• _Problem 1_
In the MySQL thread about repeat customer orders, which operator should replace the < comparison so that the count includes the current order?
• _Problem 2_
Write a continuation of the MySQL thread about counting repeat customer orders, picking up after its last sentence.

━━ Provided text

MySQL - Find Orders placed by repeat customers vs. new customers over time - mysql

I have an orders table that contains the orders_id, customers_email_address and date_purchased. I want to write a SQL query that will, for each line in the table, add a new field called 'repeat_order_count' that shows how many times this customer ordered before and including this order.
For example, if John ordered once before this order, the repeat_order_count would be 2 for this order, or in other words, this is the second time John has ordered. The next order row I encounter for John will have a 3, and so on. This will allow me to create a line graph that shows the number of orders placed by repeat customers over time. I can now go to a specific time in the past and figure out how many orders were placed by repeat customers during that time period:
SELECT
*
FROM orders
WHERE repeat_order_count > 1
WHERE date_purchased = January 2014 --(simplifying things here)
I'm also able to determine now WHEN a customer became a repeat customer.
I can't figure out the query to solve this. Or perhaps there may be an easier way to do this?

One approach to retrieving the specified result would be to use a correlated subquery in the SELECT list. This assumes that the customer identifier is customers_email_address, and that date_purchased is a DATETIME or TIMESTAMP (or other canonical format), and that there are no duplicated values for the same customer (that is, the customer doesn't have two or more orders with the same date_purchased value.)
SELECT s.orders_id
, s.customers_email_address
, s.date_purchased
, ( SELECT COUNT(1)
FROM orders p
WHERE p.customers_email_address = s.customers_email_address
AND p.date_purchased < s.date_purchased
) AS previous_order_count
FROM orders s
ORDER
BY s.customers_email_address
, s.date_purchased
The correlated subquery will return 0 for the "first" order for a customer, and 1 for the "second" order. If you want to include the current order in the count, replace the < comparison operator with <= operator.

━━━━
━━ The data

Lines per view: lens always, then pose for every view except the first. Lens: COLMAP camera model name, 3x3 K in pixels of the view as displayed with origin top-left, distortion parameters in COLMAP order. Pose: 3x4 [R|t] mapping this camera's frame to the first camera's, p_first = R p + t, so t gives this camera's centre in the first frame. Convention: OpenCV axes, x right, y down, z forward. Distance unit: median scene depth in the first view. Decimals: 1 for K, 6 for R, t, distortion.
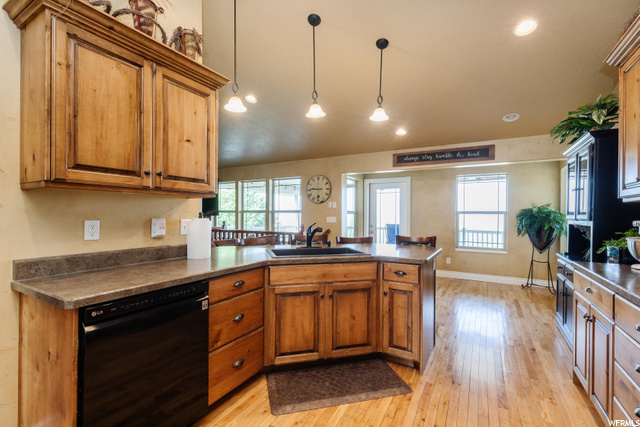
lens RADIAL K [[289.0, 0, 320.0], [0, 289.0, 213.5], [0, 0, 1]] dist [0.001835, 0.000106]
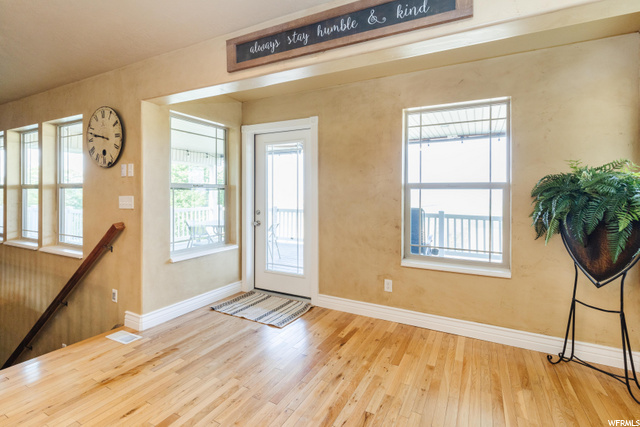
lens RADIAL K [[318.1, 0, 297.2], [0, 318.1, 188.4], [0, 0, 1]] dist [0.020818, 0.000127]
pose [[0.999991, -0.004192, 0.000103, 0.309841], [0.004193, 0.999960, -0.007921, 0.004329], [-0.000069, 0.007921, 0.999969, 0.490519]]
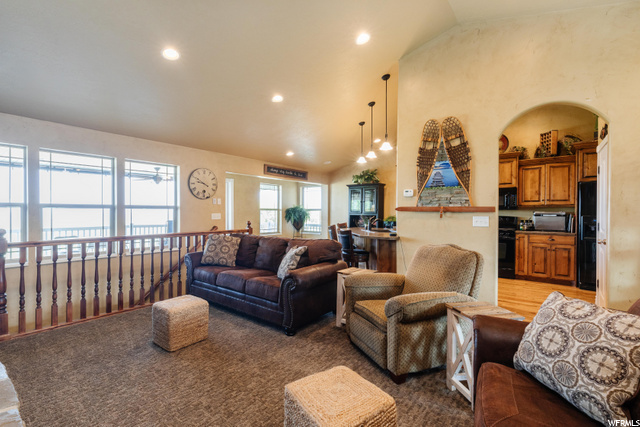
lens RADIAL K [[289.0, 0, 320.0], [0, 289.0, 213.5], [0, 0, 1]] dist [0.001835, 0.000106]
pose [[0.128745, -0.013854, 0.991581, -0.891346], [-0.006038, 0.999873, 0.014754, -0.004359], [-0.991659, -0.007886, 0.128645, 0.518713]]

━━━━
━━ The data

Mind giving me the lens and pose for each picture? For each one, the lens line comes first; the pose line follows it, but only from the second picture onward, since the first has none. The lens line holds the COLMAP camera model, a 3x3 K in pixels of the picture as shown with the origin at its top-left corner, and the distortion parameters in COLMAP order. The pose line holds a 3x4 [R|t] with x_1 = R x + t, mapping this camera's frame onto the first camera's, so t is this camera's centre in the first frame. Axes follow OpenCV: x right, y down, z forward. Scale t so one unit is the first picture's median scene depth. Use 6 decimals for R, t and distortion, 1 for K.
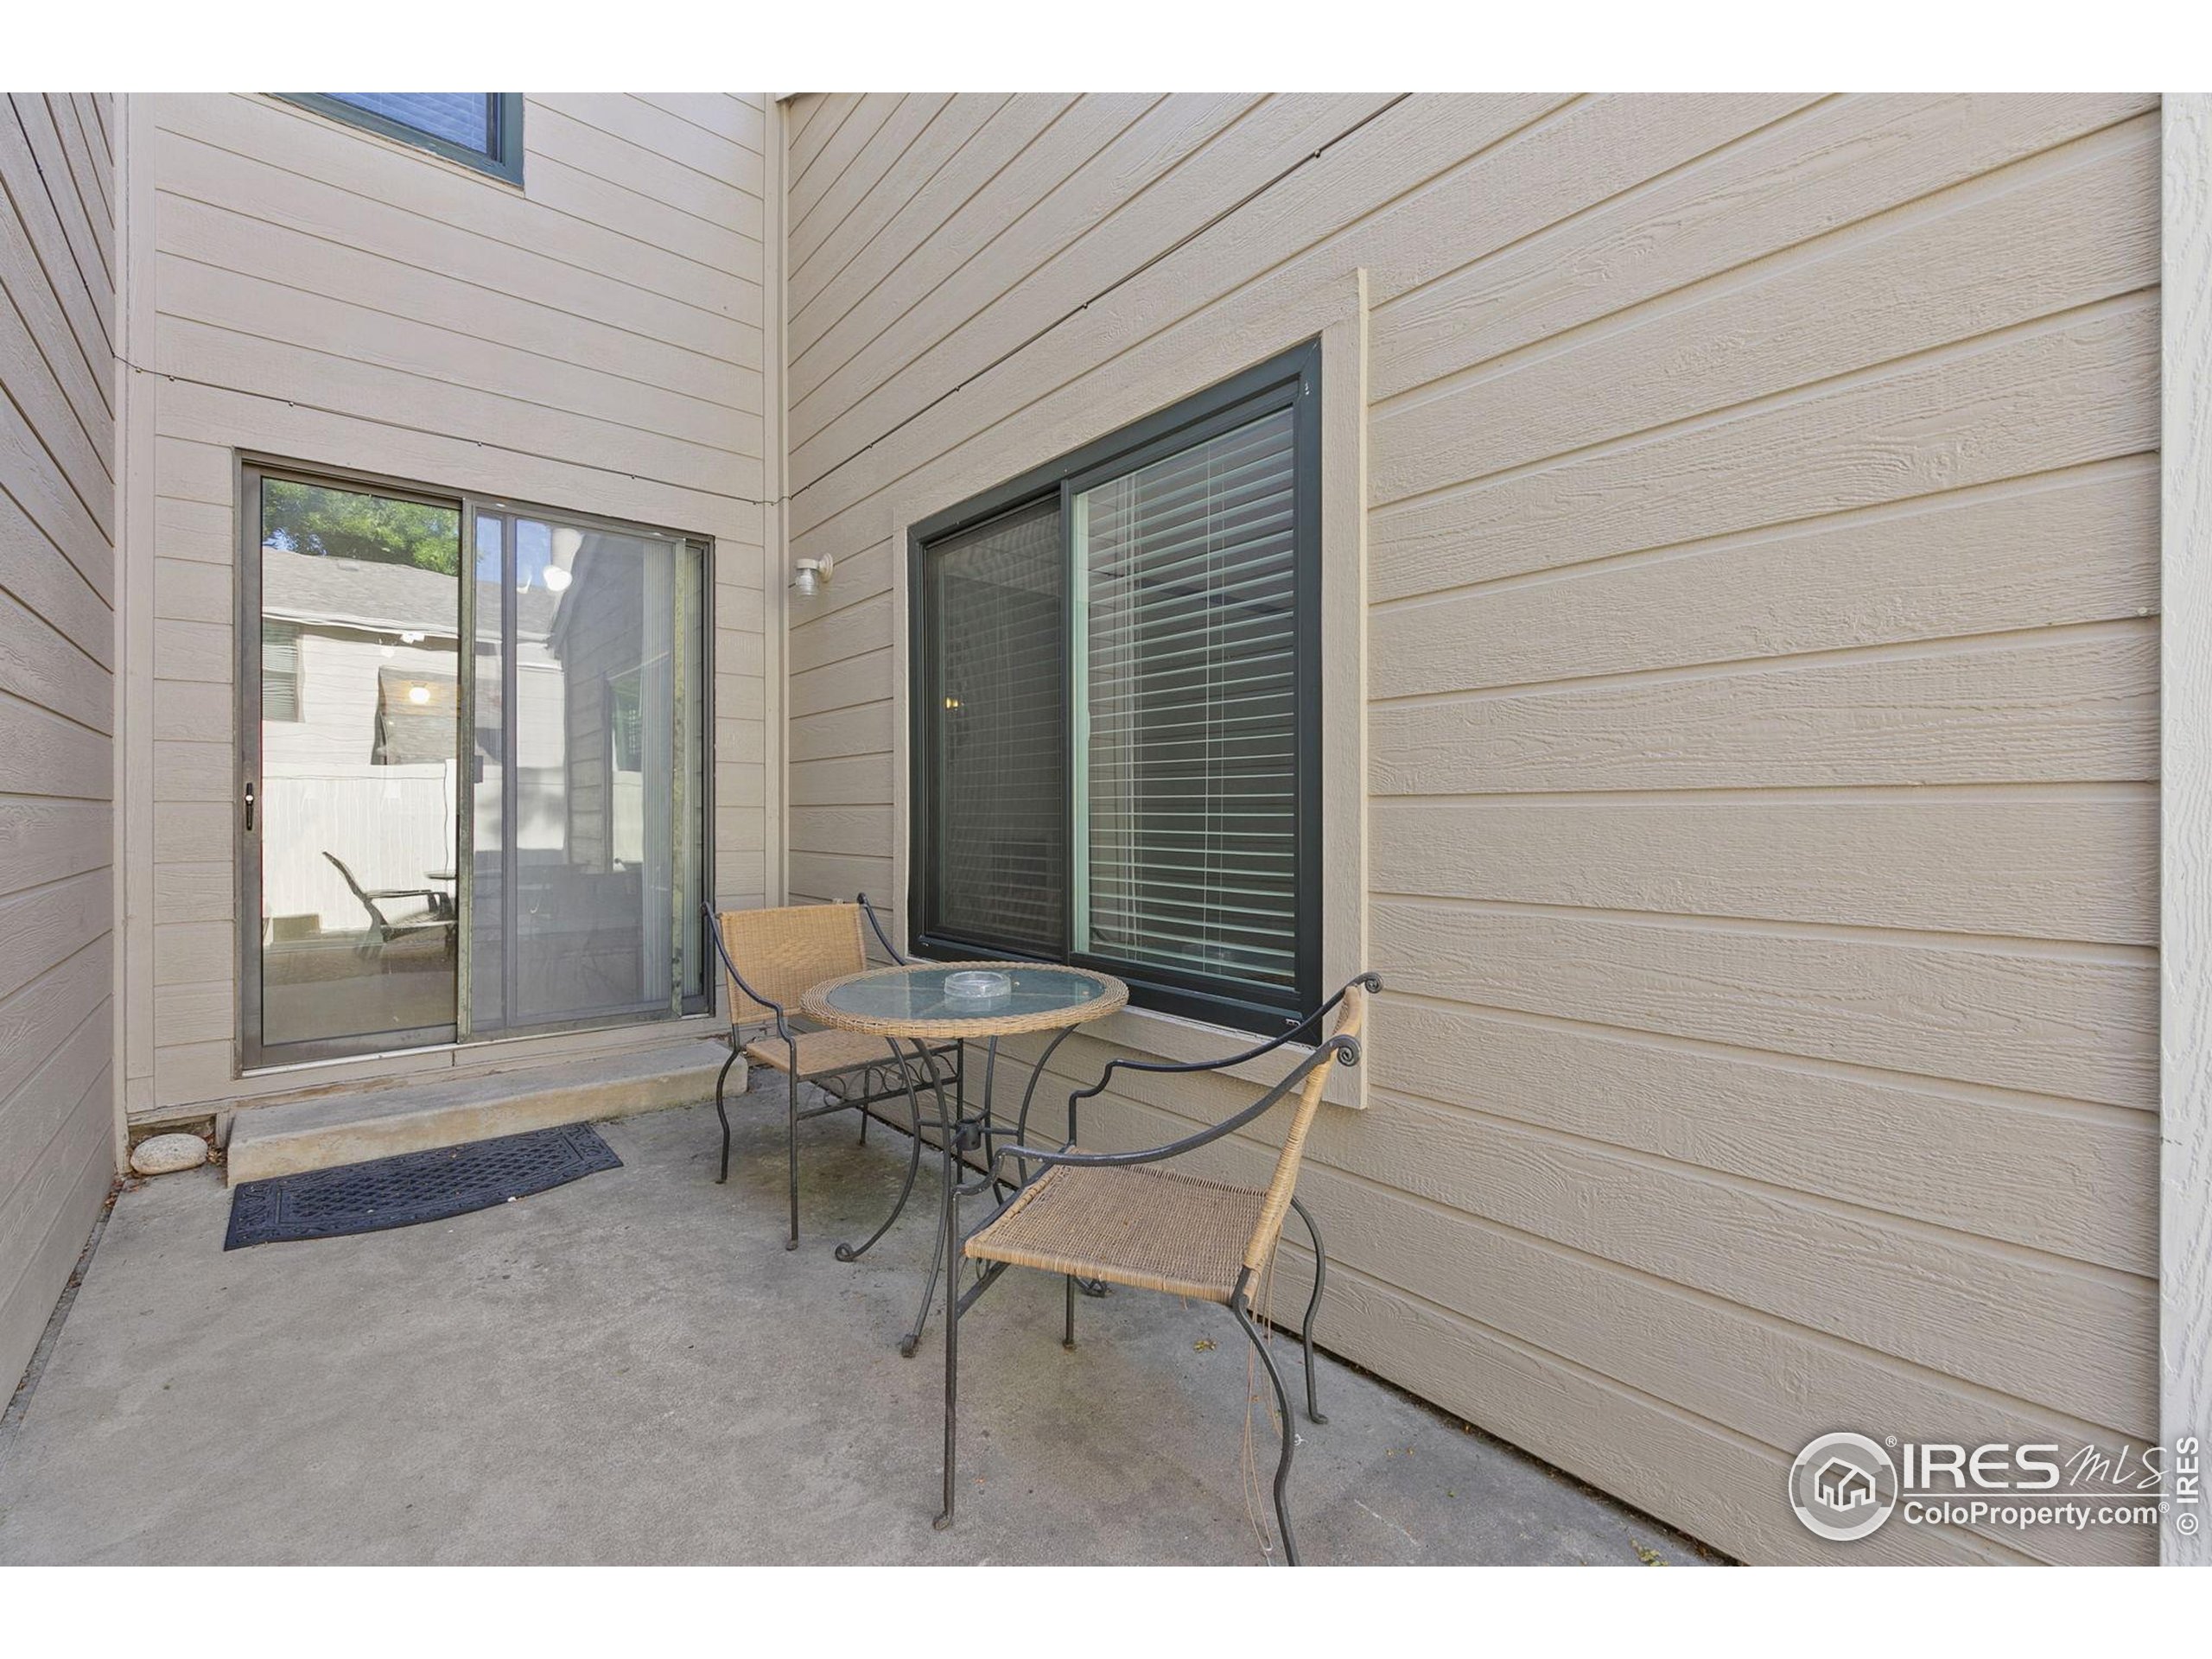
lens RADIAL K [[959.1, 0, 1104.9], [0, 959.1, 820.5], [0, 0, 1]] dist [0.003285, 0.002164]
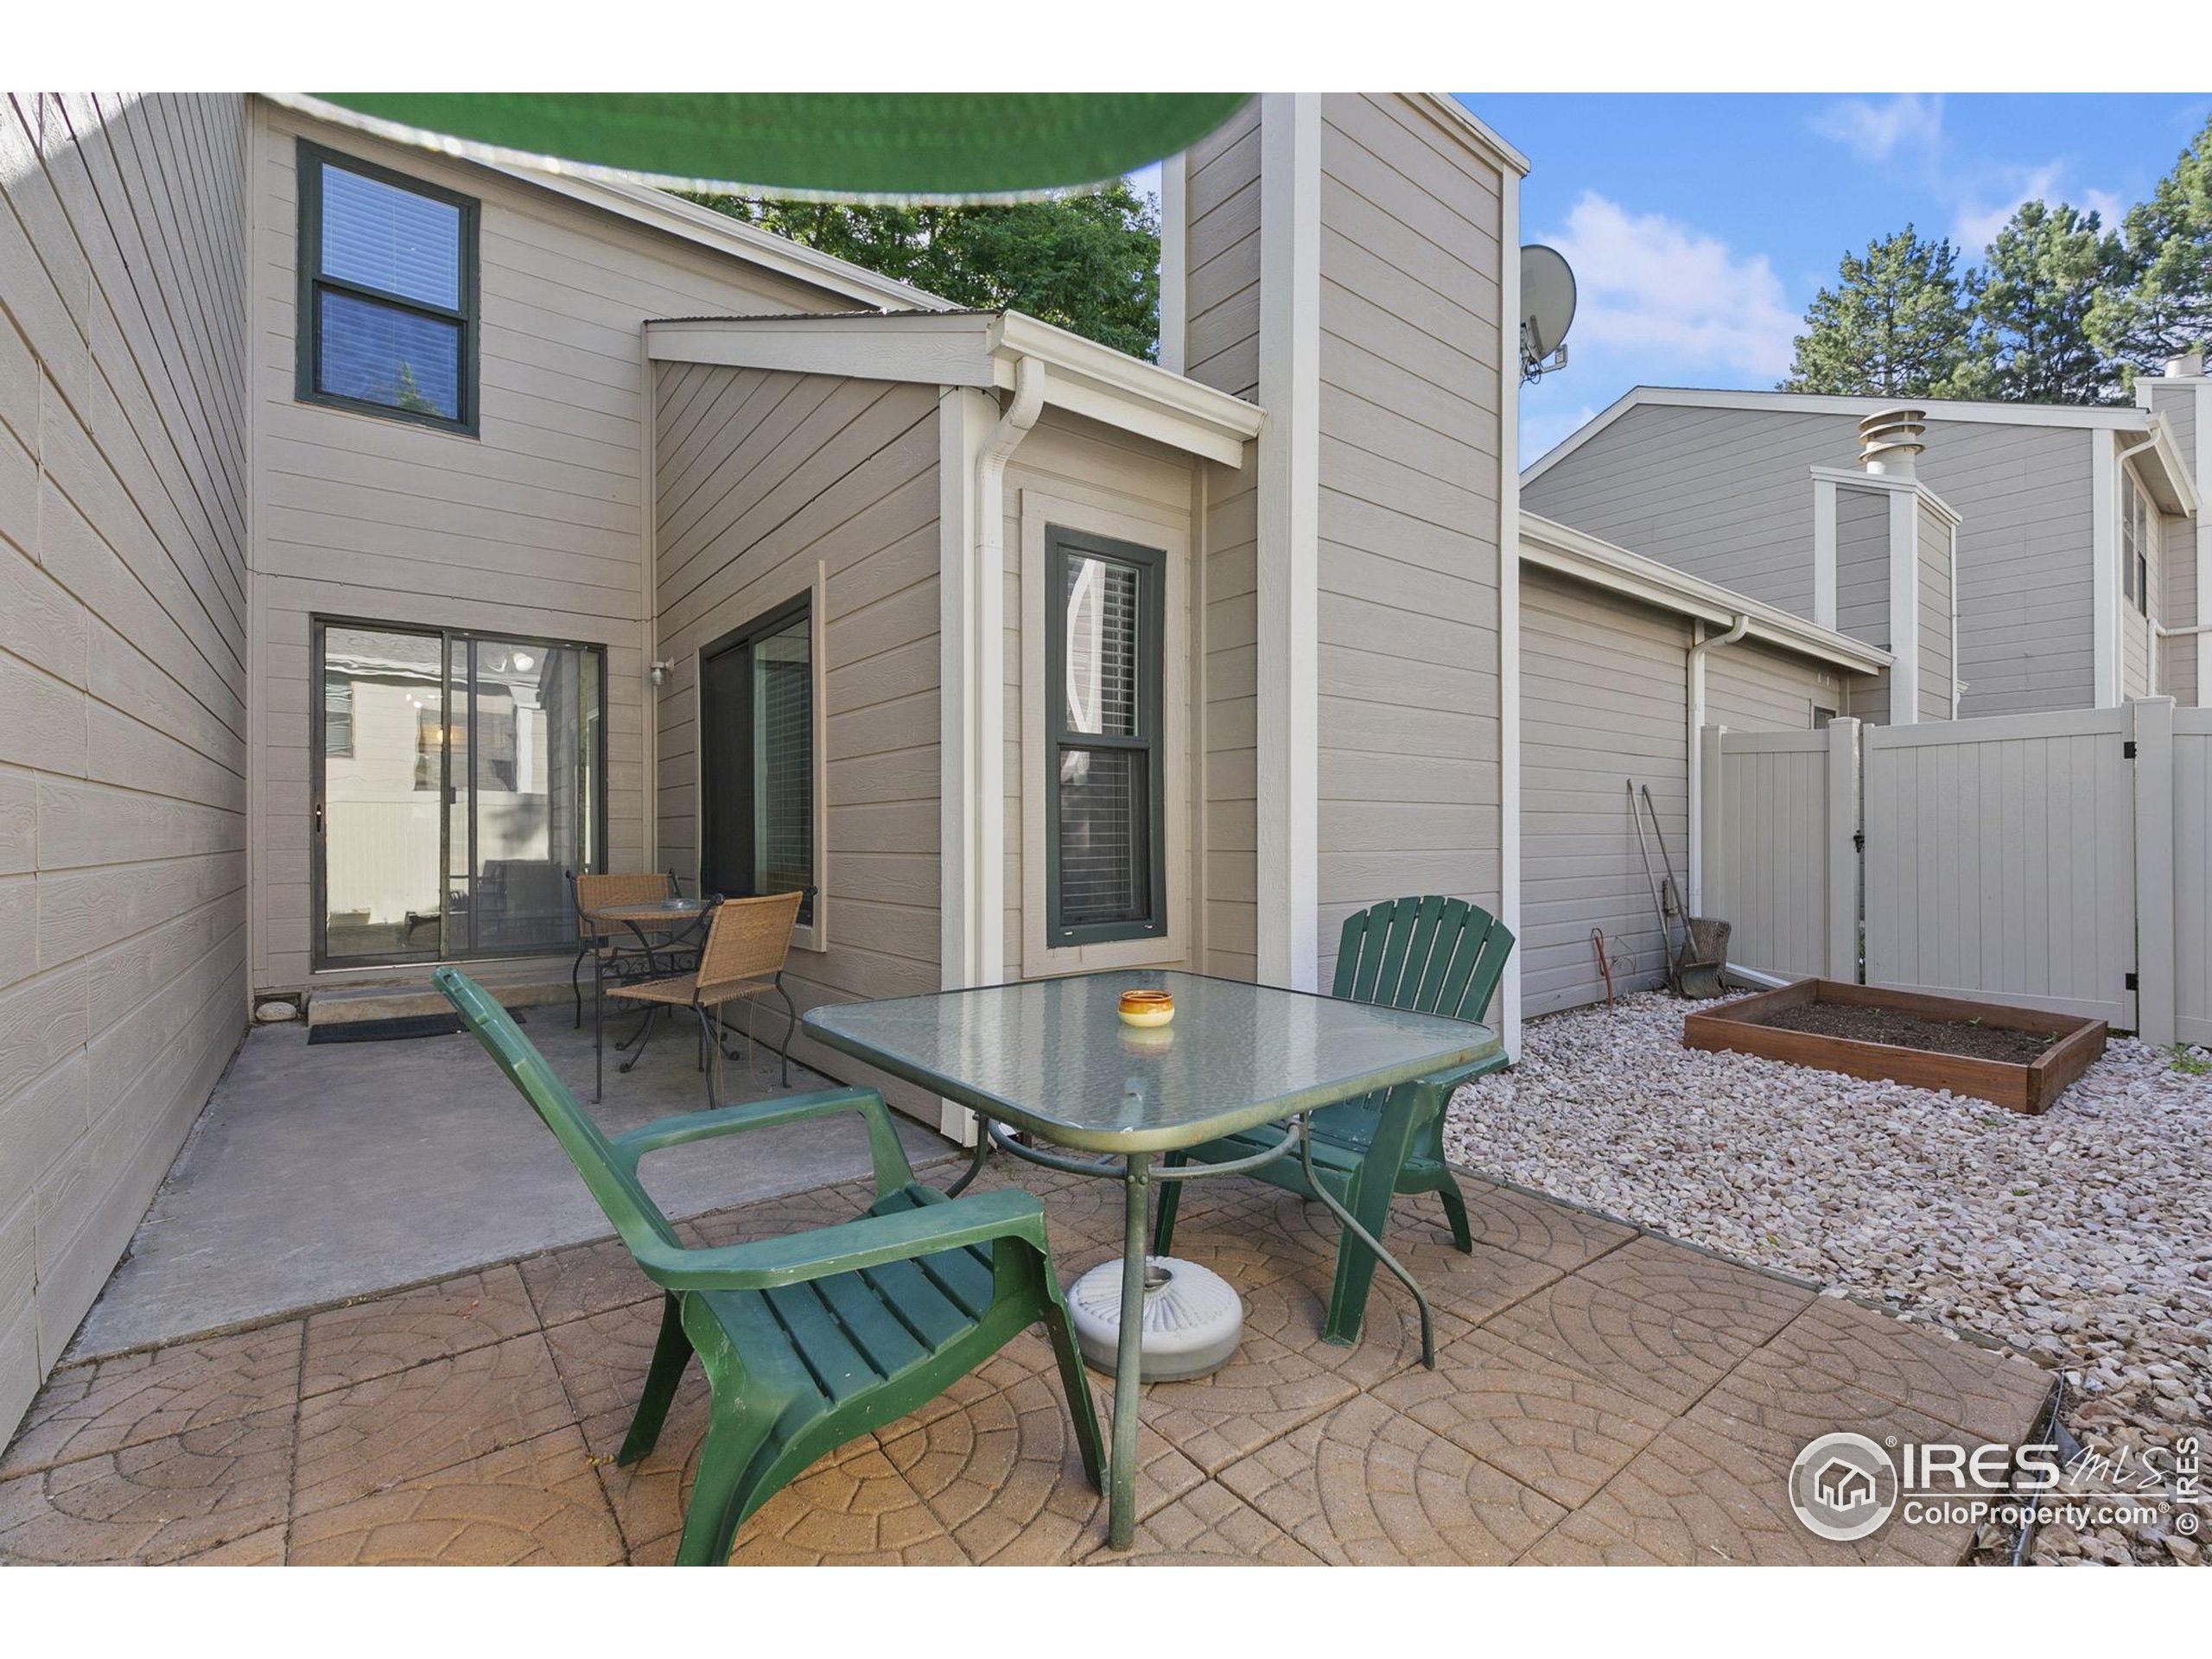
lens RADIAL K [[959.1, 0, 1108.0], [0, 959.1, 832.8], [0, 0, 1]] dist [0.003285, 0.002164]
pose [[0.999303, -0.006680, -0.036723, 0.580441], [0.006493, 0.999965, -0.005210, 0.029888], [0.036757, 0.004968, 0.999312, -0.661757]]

━━━━

• _Response box 1_
The <= operator.

• _Response box 2_
FOLLOWUP
For performance of that query, we need to be particulary concerned with the performance of the correlated subquery, since that is going to be executed for every row in the table. (A million rows in the table means a million executions of that query.) Having a suitable index available is going to be crucial.
For the query in my answer, I'd recommend trying an index like this:
ON orders (customers_email_address, date_purchased, orders_id)
With that index in place, we'd expect EXPLAIN to show the index being used by both the outer query, to satisfy the ORDER BY (No "Using filesort" in the Extra column), and as a covering index (no lookups to the pages in the underlying table, "Using index" shown in the Extra column.)
The answer I gave demonstrated just one approach. It's also possible to return an equivalent result using a join pattern, for example:
SELECT s.orders_id
, s.customers_email_address
, s.date_purchased
, COUNT(p.orders_id)
FROM orders s
JOIN orders p
ON p.customers_email_address = s.customers_email_address
AND p.date_purchased <= s.date_purchased
GROUP
BY s.customers_email_address
, s.date_purchased
, s.orders_id
ORDER
BY s.customers_email_address
, s.date_purchased
, s.orders_id
(This query is based on some additional information provided in a comment, which wasn't available before: orders_id is UNIQUE in the orders table.)
If we are guaranteed that orders_id of a "previous" order is less than the orders_id of a previous order, then it would be possible to use that column in place of the date_purchased column. We'd want a suitable index available:
... ON orders (customers_email_address, orders_id, date_purchased)
NOTE: The order of the columns in the index is important. With that index, we could do:
SELECT s.orders_id
, s.customers_email_address
, s.date_purchased
, COUNT(p.orders_id)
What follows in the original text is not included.